• [Provided material]
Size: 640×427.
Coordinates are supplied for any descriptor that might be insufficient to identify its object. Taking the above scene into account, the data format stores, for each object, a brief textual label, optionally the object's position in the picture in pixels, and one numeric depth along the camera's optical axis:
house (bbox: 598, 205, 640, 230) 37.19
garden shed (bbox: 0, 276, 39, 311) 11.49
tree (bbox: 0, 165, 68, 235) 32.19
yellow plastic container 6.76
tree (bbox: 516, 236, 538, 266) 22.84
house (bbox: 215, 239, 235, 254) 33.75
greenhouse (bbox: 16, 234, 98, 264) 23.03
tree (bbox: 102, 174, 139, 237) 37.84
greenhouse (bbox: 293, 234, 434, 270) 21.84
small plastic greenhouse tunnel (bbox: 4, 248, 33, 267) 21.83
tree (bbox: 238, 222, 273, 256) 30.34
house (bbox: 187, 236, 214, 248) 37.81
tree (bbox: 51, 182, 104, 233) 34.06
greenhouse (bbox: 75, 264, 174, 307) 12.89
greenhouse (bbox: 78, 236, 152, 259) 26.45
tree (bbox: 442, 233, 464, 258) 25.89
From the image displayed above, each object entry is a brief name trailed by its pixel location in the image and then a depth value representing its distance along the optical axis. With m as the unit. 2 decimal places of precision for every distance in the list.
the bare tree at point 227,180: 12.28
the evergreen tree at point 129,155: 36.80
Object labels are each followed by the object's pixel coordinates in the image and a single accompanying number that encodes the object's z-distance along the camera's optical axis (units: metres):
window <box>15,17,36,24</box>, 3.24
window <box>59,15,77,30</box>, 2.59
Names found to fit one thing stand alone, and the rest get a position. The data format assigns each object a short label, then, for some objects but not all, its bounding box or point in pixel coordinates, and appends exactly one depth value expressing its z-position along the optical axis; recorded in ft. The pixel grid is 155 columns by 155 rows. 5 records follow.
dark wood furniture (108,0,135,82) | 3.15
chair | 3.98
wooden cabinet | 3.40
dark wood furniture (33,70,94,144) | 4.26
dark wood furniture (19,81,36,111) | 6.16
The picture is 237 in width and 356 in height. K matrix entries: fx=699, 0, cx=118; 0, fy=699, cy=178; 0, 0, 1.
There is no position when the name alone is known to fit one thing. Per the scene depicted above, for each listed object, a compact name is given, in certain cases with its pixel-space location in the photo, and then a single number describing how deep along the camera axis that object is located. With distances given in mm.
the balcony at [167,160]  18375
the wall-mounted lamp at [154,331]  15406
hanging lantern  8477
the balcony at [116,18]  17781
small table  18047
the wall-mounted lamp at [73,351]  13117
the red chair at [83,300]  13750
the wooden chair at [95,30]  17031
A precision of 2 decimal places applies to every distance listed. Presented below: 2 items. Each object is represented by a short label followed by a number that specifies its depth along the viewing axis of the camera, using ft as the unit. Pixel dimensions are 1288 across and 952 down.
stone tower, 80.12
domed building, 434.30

* * *

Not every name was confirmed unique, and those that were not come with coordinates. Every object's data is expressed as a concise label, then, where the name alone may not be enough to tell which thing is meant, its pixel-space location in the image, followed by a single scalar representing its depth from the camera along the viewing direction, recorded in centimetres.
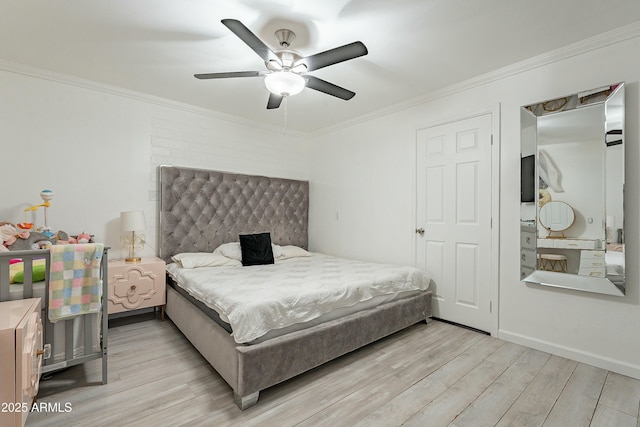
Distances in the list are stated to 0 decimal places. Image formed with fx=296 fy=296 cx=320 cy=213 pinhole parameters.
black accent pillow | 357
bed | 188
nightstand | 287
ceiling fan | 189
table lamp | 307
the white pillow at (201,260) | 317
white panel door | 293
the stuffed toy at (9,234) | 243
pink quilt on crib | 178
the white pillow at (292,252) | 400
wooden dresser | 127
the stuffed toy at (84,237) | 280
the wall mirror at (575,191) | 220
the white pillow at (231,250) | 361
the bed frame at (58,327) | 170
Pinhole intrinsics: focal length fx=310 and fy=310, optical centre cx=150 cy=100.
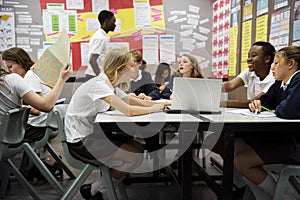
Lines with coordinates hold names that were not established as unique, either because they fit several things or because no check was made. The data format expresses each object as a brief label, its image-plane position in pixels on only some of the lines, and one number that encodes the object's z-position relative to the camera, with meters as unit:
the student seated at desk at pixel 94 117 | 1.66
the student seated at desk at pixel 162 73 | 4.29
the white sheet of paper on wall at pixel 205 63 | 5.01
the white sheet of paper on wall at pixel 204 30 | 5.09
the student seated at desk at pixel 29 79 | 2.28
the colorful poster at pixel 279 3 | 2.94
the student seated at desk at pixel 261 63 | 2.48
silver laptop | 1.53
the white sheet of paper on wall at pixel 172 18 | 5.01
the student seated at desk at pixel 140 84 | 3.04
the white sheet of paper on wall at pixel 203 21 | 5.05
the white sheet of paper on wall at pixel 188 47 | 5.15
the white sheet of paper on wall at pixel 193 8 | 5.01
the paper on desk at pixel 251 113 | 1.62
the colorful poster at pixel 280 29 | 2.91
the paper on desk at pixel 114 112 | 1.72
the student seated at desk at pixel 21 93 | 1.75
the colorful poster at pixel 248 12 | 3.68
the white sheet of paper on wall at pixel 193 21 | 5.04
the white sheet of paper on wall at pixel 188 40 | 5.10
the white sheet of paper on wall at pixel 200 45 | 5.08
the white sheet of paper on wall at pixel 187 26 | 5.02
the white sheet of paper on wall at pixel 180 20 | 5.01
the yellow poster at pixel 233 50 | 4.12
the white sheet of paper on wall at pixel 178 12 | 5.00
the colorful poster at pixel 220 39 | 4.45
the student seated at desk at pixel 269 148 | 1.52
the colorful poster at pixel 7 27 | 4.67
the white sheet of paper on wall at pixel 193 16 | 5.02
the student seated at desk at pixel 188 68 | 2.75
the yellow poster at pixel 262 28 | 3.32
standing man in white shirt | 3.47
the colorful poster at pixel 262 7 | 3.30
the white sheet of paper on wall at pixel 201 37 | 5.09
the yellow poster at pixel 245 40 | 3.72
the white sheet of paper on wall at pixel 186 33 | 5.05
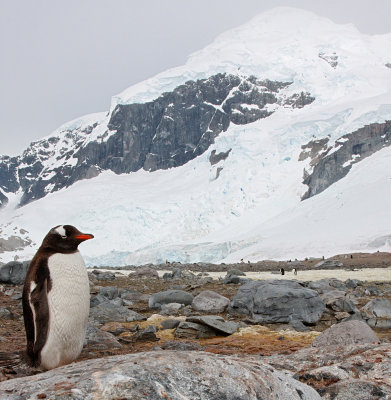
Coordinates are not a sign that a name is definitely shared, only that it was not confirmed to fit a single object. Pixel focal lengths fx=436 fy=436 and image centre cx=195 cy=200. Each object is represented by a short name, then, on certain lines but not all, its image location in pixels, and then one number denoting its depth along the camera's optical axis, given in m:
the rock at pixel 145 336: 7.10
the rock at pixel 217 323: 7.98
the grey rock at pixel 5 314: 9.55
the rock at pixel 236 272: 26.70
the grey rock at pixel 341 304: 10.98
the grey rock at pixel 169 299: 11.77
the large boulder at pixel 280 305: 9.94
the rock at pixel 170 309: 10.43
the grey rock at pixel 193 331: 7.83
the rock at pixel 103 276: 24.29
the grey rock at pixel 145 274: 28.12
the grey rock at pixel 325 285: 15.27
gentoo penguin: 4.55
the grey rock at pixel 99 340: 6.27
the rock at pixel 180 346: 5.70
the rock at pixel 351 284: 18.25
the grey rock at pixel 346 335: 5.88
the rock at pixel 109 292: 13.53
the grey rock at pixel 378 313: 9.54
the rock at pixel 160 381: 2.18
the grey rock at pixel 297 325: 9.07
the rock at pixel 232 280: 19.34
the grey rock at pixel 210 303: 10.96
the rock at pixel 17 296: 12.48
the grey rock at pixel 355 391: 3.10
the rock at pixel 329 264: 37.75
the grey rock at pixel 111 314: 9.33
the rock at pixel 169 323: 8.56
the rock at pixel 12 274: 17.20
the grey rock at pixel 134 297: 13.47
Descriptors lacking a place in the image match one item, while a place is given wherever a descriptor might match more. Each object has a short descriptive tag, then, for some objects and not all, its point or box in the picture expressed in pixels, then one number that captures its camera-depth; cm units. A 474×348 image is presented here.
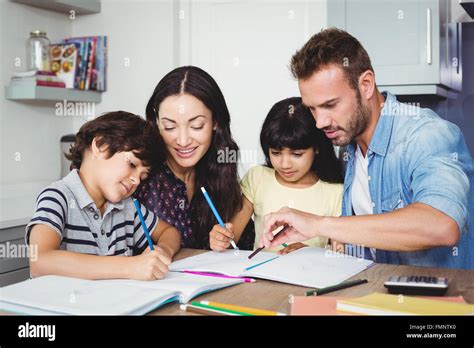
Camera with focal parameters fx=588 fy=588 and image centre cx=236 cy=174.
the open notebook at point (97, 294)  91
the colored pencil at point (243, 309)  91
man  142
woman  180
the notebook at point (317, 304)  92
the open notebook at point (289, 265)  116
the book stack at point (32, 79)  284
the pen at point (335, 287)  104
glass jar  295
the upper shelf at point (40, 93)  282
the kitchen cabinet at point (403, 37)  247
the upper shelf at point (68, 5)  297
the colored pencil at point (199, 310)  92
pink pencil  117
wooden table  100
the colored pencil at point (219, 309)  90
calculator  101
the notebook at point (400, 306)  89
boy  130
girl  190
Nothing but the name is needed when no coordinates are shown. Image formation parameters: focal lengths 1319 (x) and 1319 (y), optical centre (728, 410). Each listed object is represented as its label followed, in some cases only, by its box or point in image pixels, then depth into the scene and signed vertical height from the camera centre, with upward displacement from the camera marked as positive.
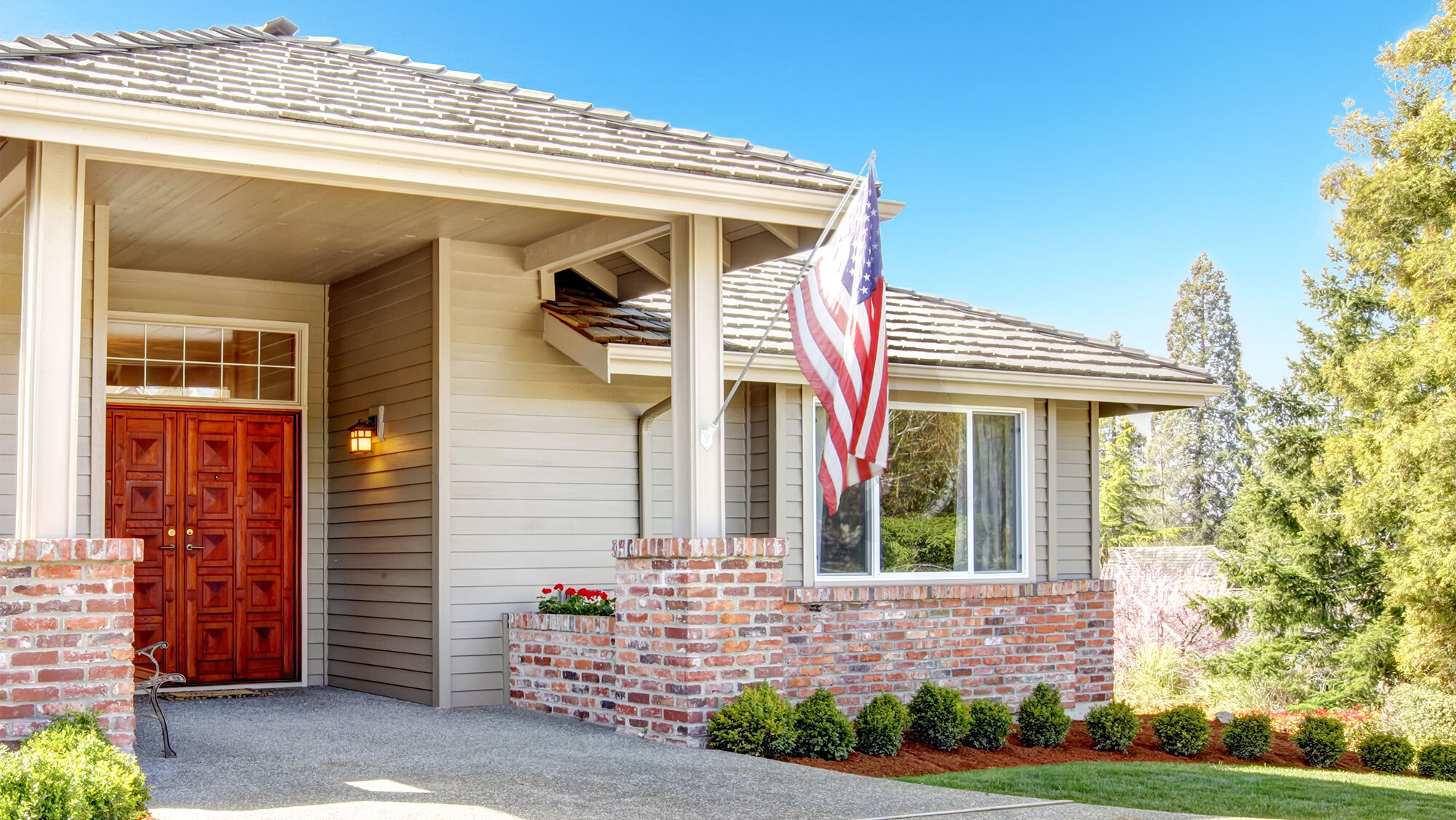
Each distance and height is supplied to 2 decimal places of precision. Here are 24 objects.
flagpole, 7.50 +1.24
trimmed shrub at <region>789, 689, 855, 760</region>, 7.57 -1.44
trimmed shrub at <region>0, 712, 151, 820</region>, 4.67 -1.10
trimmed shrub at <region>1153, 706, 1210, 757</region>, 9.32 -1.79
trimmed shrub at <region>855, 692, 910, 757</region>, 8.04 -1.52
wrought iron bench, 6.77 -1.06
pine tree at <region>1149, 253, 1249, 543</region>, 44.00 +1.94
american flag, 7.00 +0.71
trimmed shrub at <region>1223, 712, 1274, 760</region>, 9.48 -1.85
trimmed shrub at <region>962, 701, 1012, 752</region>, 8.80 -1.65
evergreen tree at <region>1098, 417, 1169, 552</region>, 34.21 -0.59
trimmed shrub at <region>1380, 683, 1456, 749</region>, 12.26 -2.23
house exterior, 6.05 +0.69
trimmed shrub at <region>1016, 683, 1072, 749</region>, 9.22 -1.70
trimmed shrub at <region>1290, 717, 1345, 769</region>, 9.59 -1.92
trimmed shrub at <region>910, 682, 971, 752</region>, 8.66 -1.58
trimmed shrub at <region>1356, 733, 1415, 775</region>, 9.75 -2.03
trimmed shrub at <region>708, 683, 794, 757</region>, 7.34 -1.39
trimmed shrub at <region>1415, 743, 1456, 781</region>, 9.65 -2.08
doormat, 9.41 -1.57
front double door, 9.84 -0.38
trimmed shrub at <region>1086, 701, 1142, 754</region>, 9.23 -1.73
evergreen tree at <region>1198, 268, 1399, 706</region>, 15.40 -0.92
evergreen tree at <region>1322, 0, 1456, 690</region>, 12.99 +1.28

--

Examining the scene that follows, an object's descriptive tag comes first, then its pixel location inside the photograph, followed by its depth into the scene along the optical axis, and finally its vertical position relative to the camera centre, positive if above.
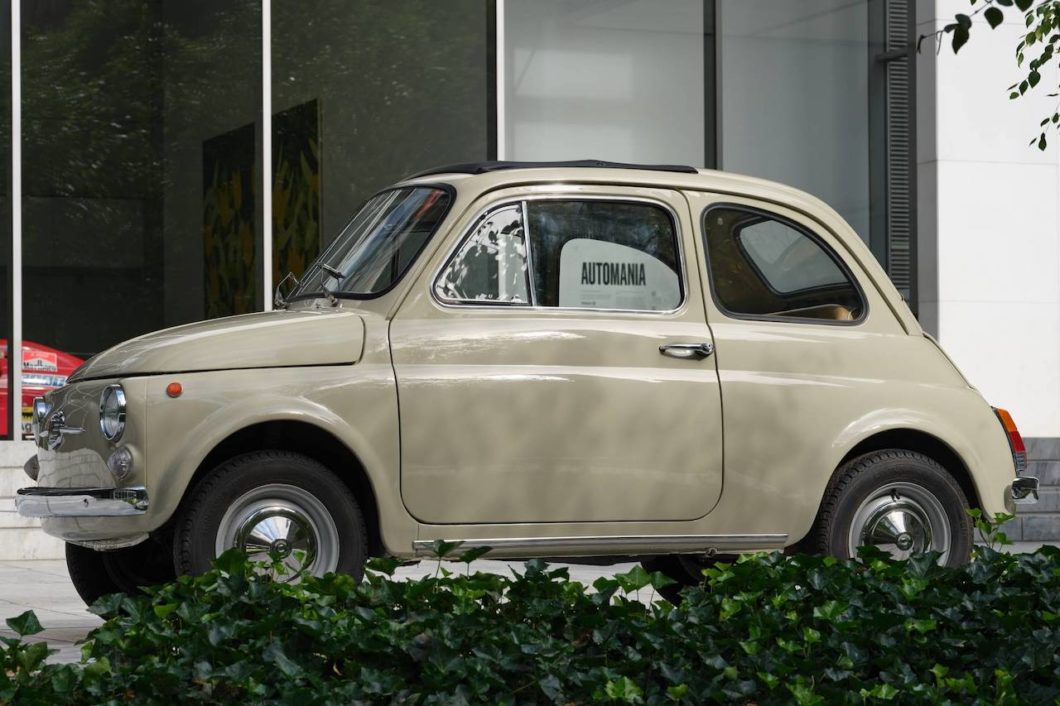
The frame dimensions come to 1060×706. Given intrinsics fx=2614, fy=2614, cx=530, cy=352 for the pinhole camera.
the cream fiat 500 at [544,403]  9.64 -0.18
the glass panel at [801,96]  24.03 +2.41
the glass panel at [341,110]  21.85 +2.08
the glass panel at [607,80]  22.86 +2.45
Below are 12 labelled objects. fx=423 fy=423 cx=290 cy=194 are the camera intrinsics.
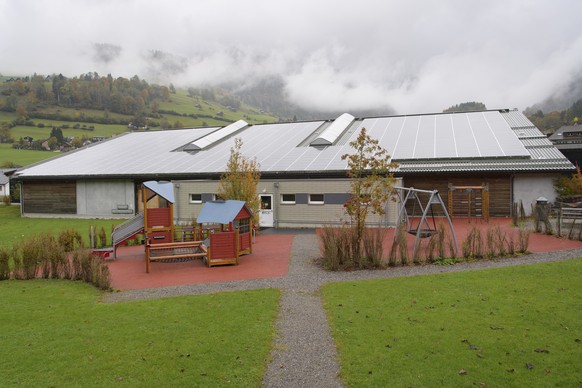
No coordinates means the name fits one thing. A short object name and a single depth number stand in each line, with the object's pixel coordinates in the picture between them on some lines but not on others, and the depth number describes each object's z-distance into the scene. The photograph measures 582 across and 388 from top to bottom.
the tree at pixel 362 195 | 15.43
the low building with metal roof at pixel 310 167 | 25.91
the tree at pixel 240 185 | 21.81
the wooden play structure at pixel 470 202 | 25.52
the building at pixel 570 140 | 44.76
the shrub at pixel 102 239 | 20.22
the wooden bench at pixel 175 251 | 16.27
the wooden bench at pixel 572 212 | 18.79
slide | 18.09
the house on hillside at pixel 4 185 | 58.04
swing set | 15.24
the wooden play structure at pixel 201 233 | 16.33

• [Instructions for the task]
Show the lines of the entries that include the string "dark", copying each in full.

• [Response for this exercise]
dark wood furniture (108,0,135,82) | 3.15
dark wood furniture (33,70,94,144) | 4.26
dark wood furniture (19,81,36,111) | 6.16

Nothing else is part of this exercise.